» **Task description**
For the listing below, show each line that includes the string "Actualización".

(Beginning of Given records)

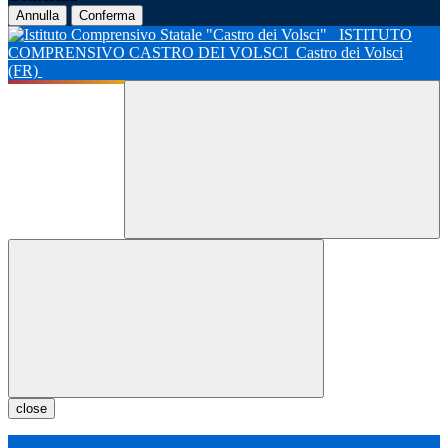
Annulla
Conferma
ISTITUTO
COMPRENSIVO CASTRO DEI VOLSCI
Castro dei Volsci
(FR)
close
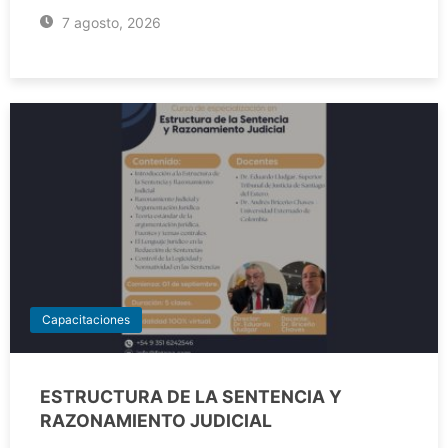
7 agosto, 2026
Capacitaciones
ESTRUCTURA DE LA SENTENCIA Y
RAZONAMIENTO JUDICIAL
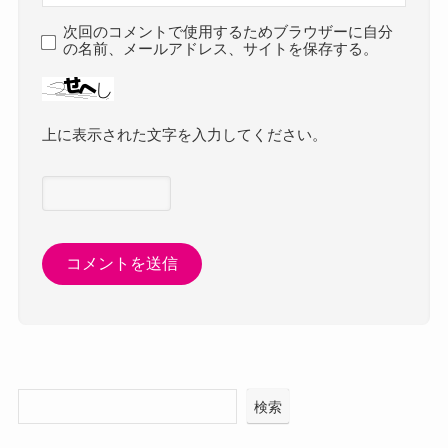
次回のコメントで使用するためブラウザーに自分
の名前、メールアドレス、サイトを保存する。
上に表示された文字を入力してください。
検索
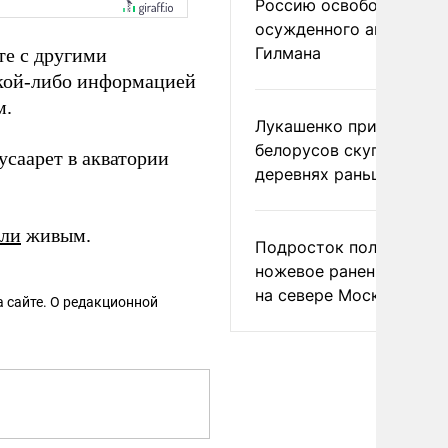
Россию освободить
осужденного американ
Гилмана
те с другими
акой-либо информацией
м.
Лукашенко призвал
белорусов скупать дом
усаарет в акватории
деревнях раньше росси
ли
живым.
Подросток получил
ножевое ранение в дра
на севере Москвы
 сайте. О редакционной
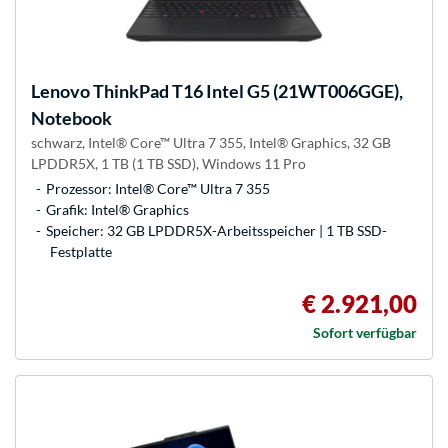
Lenovo
ThinkPad T16 Intel G5 (21WT006GGE),
Notebook
schwarz, Intel® Core™ Ultra 7 355, Intel® Graphics, 32 GB
LPDDR5X, 1 TB (1 TB SSD), Windows 11 Pro
Prozessor: Intel® Core™ Ultra 7 355
Grafik: Intel® Graphics
Speicher: 32 GB LPDDR5X-Arbeitsspeicher | 1 TB SSD-
Festplatte
€ 2.921,00
Sofort verfügbar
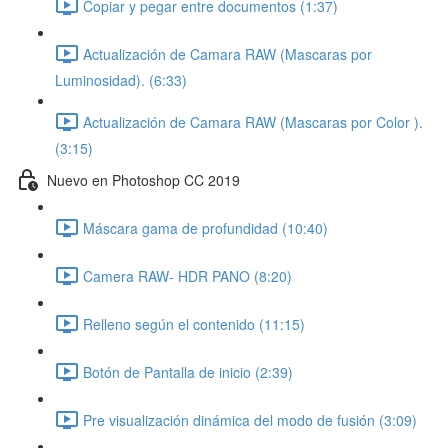
Copiar y pegar entre documentos (1:37)
Actualización de Camara RAW (Mascaras por
Luminosidad). (6:33)
Actualización de Camara RAW (Mascaras por Color ).
(3:15)
Nuevo en Photoshop CC 2019
Máscara gama de profundidad (10:40)
Camera RAW- HDR PANO (8:20)
Relleno según el contenido (11:15)
Botón de Pantalla de inicio (2:39)
Pre visualización dinámica del modo de fusión (3:09)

(End of Given records)

» **Solution**
Actualización de Camara RAW (Mascaras por
Actualización de Camara RAW (Mascaras por Color ).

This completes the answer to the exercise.